Remember the primitive lock and key analogy for drugs in receptors and realize which drugs actually act on which receptors and whether it actually makes sense to try and make a key that fits well in all.
Unfortunately even drugs that seem related in certain ways may turn out to bind upside down to a receptor compared to each other... this again would ruin any plans you might have had to make a hybrid that bridges the 'gap'. What you need is two drugs that behave similarly and even bind similarly, so that you can enhance that binding with a well-placed chemical group. There is often little tolerance for what sort of group must be or can be placed somewhere to make a drug better... ahh if it were only that easy right? No drug designers really put the art in 'the art of science' i guess... although that stuff *can* be simulated and calculated etc..
So hybridizing two drugs is really very rare and afaik only tends to happen sometimes with drugs that share *some* pharmacology and even then it is a tradeoff: you are basically making one type of drug worse at something by trying to turn it more into another one.

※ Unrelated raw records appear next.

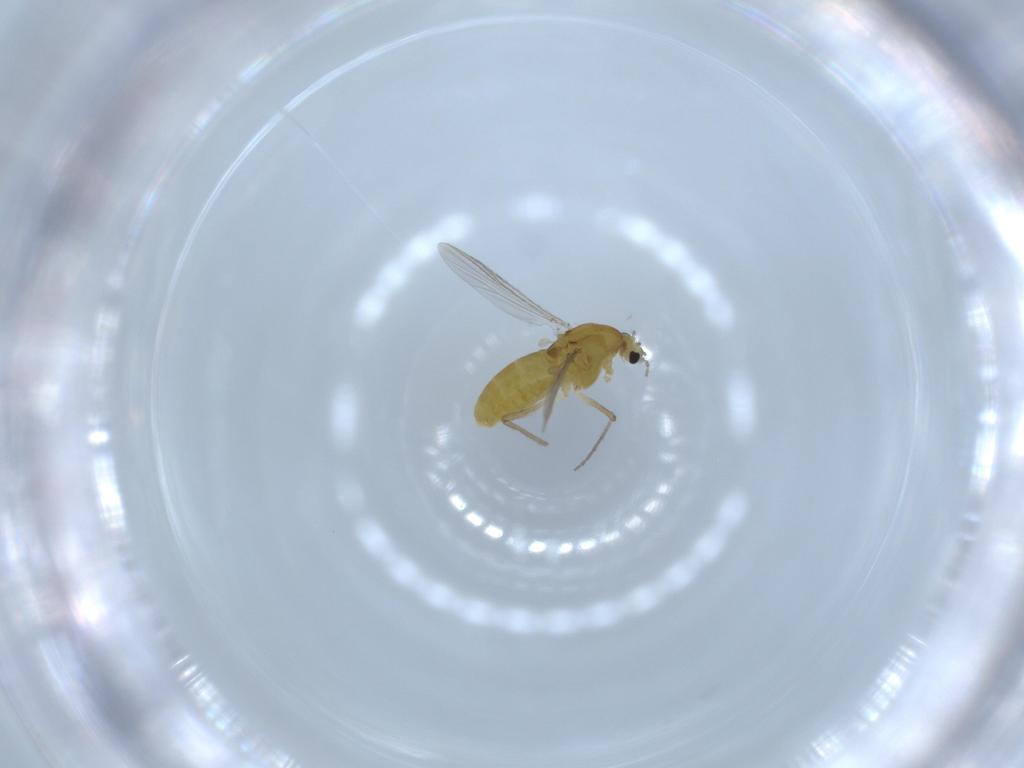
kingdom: Animalia
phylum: Arthropoda
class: Insecta
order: Diptera
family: Chironomidae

Think of breeding animals... you got your liger for example, but there are quickly limits you encounter trying to breed two types of animals that aren't that related like a parrot and a crocodile, and even if you could do that - it would be a lottery winner if it would then have a fighting chance in nature let alone if it can survive in the local environment where you want to keep it as a pet (you sadist bastard). Not too good an analogy [what about genetic engineering / modification for example?] well that is screwing with the chemistry at a another level.. with drugs you are already at that deepest level.

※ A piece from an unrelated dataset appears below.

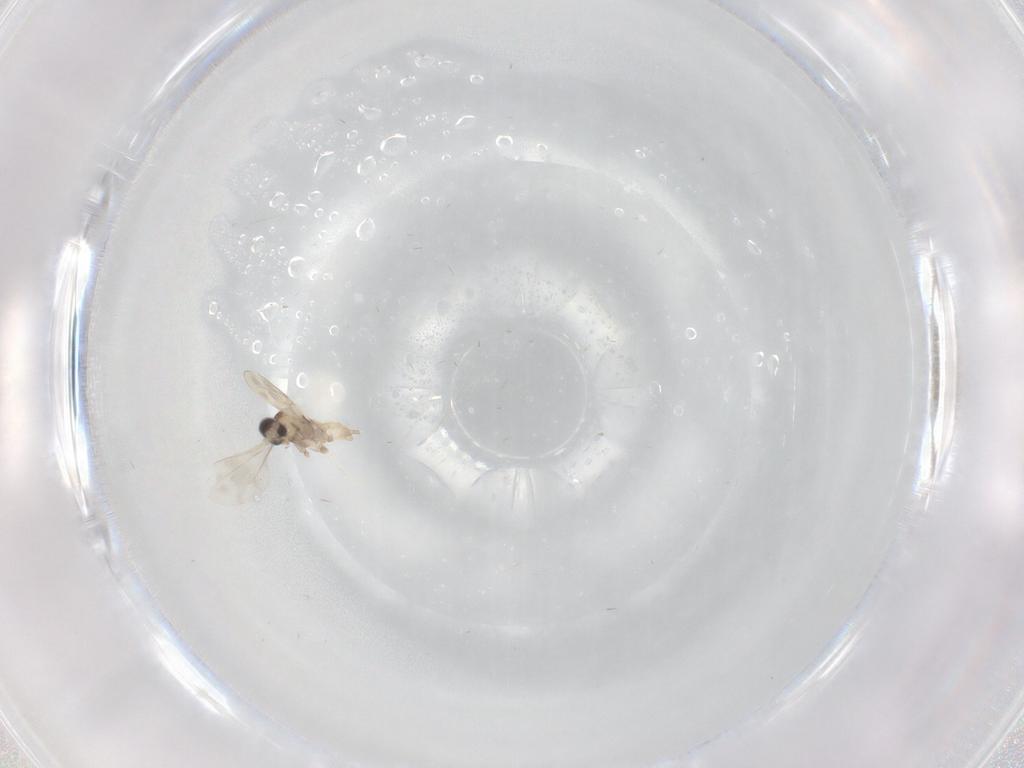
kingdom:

MDMA is not super related to cocaine, it's an empathogen and acts promiscuously on triple monoamines in various ways including as releaser while cocaine is a reuptake inhibitor with a preference for dopamine.

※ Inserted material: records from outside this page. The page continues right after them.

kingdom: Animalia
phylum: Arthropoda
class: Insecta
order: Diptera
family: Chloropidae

Since cocaine doesn't act as releaser that way, you can't really enhance that hypothetical activity to make it more MDMA-like, at least not simply that way...
There are 4'-subtituted analogues:
https://en.wikipedia.org/wiki/List_of_cocaine_analogues#para-substituted_benzoylmethylecgonines
And looking at these my best guess would be that the above molecule may retain some activity as DRI although possibly not very good.. but who knows it is not enough info to really go on..
This looks more like a supercharged coke:
https://en.wikipedia.org/wiki/Salicylmethylecgonine
But hey it wouldn't be the first coke analogue that sounds amazing on paper but sucks ass according to people who try it - like worse than inactive the way I read it.
Talk to nagelfar, he has been posting cocaine analogues like a coke-fuelled message posting rabbit, but I don't know if he has relevant info on this topic. Just wait here for everyone else to chime in too though.
Also: if you check out the way cocaine docks into DAT for example, you can sort of check out what amino acid residues are around that para position, what might be a better way to hang on to the cocaine molecule, where there is tolerance for substitution etc.
I don't know how e.g. MDPV docks but apparently that part of the drug is not involved with critical parts of it binding and activation. If it doesn't really matter much, as you put it, then on the other hand you also don't have much potential to supercharge your molecule with a modification and 'put it on steroids'.